=== Text excerpt ===

....................

Neonate NIKO mice were engrafted with human CD34+ cells via intrahepatic injection. Starting from one-week post-partum, peripheral blood, thymus, lung, liver, spleen and bone marrow were harvested to analyze the reconstitution of human immune cells in these organs. We observed successful human immune cell reconstitution across all organs of the NIKO mouse, especially the vestigial thymus. Most tissues analyzed saw increased relative percentages of human CD45+ versus combined human and mouse CD45+ cells over time, peaking at 16.5 to 28.5 weeks post-partum. The degree of reconstitution varied amongst organs, but at the peak, human CD45+ immune cells comprised greater than 50% of all CD45+ cells in all organs. The thymus was the exception, which displayed near complete reconstitution of human immune cells from 6 weeks post-partum. As the mice aged, the relative percentage of human CD45+ cells declined in all organs from its peak (Fig. 1A, Additional file 1: Fig. S1), possibly due to reduced proliferation of these cells or increased proliferation of mouse immune (myeloid) cells.
Fig. 1Human immune cell reconstitution of NIKO mice. A Timeline for engrafting human CD34+ cells and harvesting of blood and organs for analysis. Percentage reconstitution of human immune cells in blood, bone marrow, spleen, lung, liver and thymus of NIKO mice over a course of 52 weeks. mean ± SD are indicated; n = 5. B Proportion of various human immune subsets in the blood, bone marrow, spleen, lung and liver over time. For the thymus, immune cells largely comprised of B and T cells, proportion of subsets as shown. Bars show mean ± SD; n = 5
We immunophenotyped the human CD45+ cells to track changes in the human immune cell population over 52 weeks and observed drastic changes in the composition of leukocytes in all organs. One week after human CD34+ cell engraftment, all tissues (excluding the thymus) were dominated by a combination of HLA-DR+ myeloid cells, residual CD34+ progenitor cells, and CD66b+ granulocytes (Fig. 1B, Additional file 1: Fig. S1). B cells were the next primary cell type to appear during week 3 and dominated the hematopoietic compartment up to week 16.5, while the myeloid population correspondingly decreased. This was especially true in the blood, spleen and bone marrow, where B cells comprised the majority of immune cells from week 3 to 16.5. The liver and lung appeared to support the myeloid cell population the longest, comprising 23.73% and 22.59% of human CD45+ cells in the liver (up to week 9) and lung (up to week 16.5), respectively. T cells began to appear in the blood, spleen, lung and liver at week 9, and in the bone marrow at week 16.5. They quickly surpassed all other cell types, making up the majority of the human CD45+ cells by week 28.5 in the spleen (78.87%), bone marrow (89.44%), lung (93.42%), liver (96.67%) and blood (97.06%) (Fig. 1B, Additional file 1: Fig. S1).

....................

=== Recorded information ===
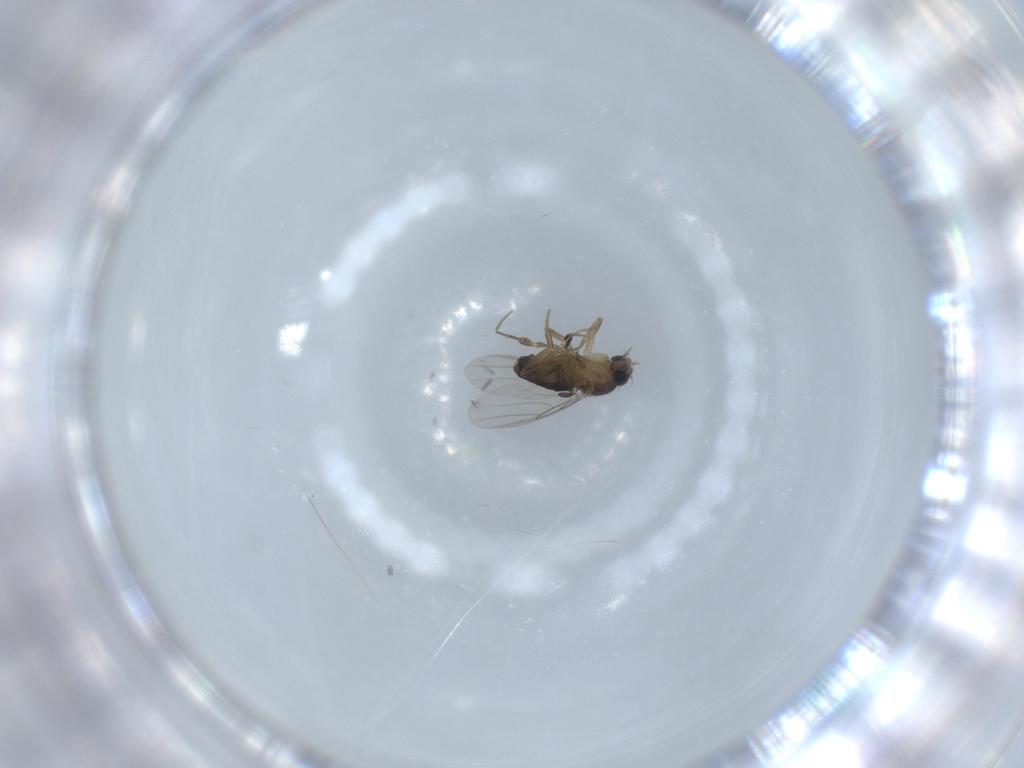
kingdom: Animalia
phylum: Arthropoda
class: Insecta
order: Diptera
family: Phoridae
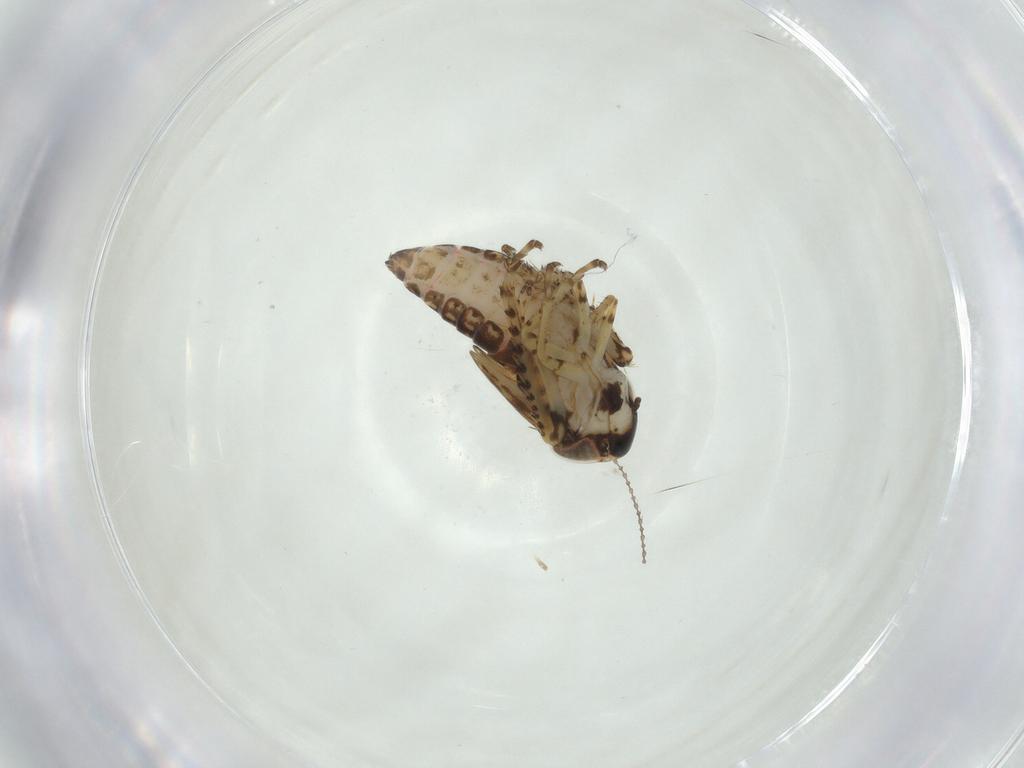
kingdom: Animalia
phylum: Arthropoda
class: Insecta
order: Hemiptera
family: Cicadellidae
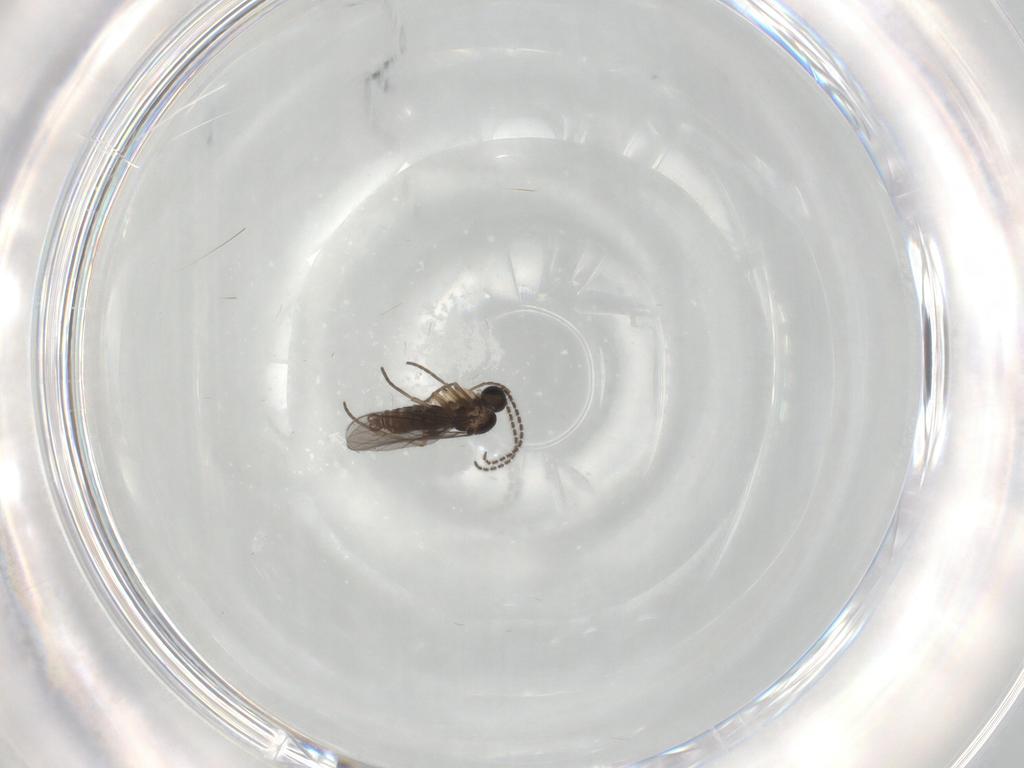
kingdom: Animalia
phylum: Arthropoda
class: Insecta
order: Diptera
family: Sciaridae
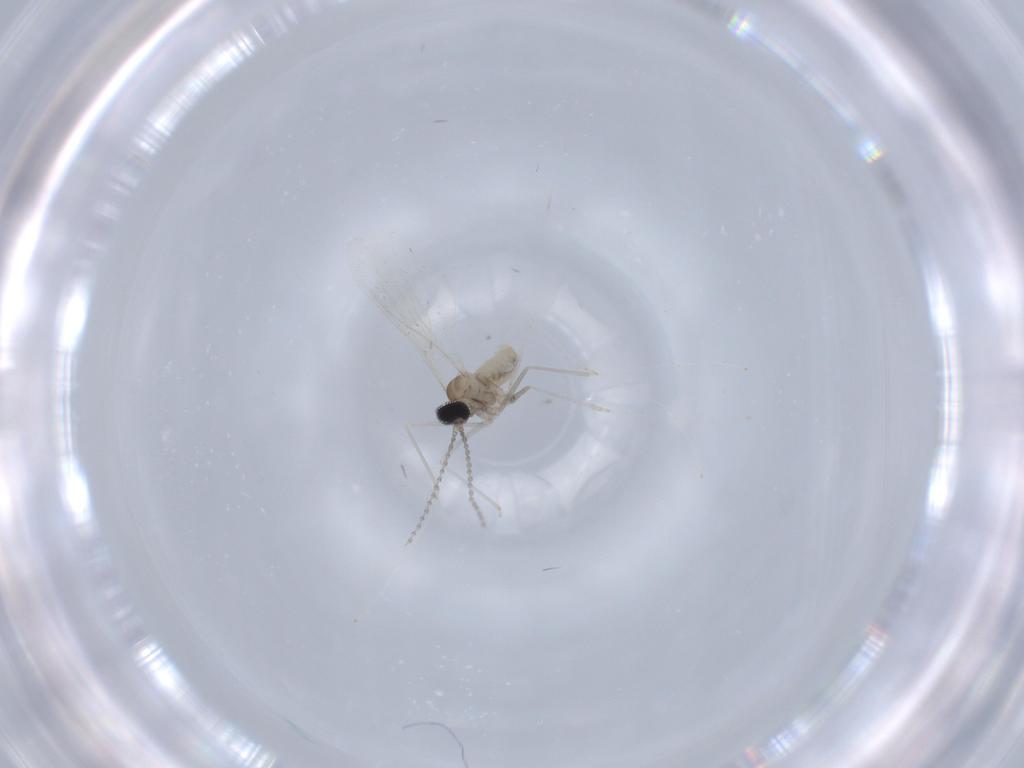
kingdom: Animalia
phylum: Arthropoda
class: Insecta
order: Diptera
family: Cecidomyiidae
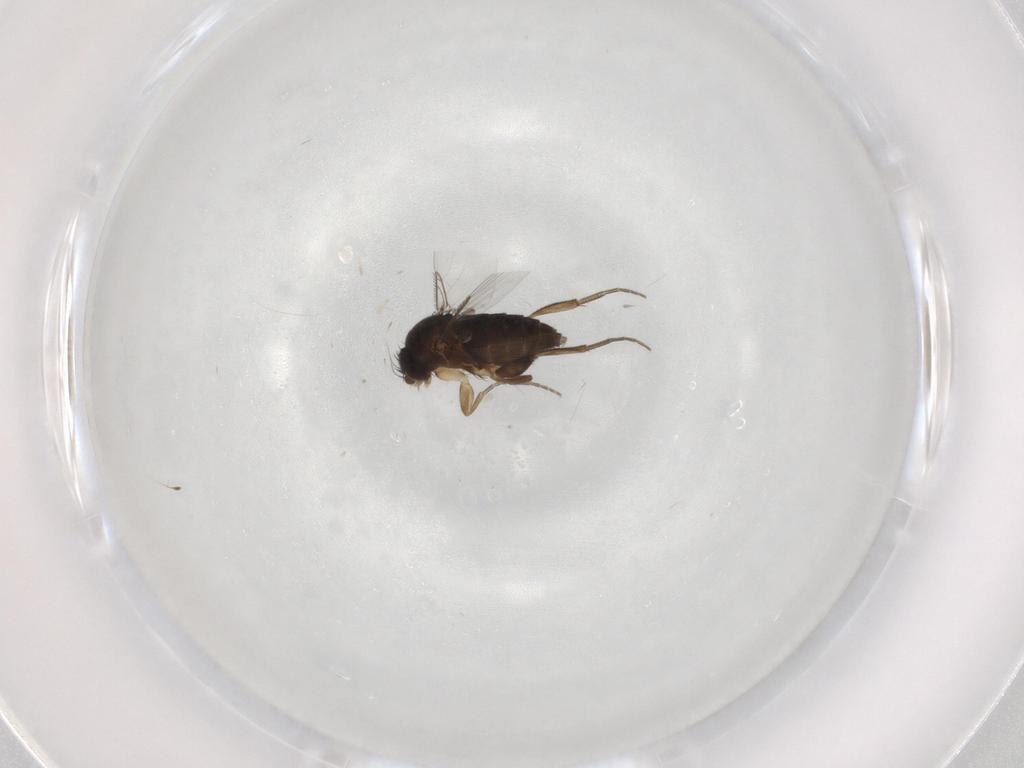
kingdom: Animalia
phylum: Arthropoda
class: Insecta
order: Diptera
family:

....................

=== Work order ===
From the text on human immune cell reconstitution in NIKO mice, list every tissue harvested starting from one week post-partum.

=== Solution to this task ===
Peripheral blood, thymus, lung, liver, spleen, bone marrow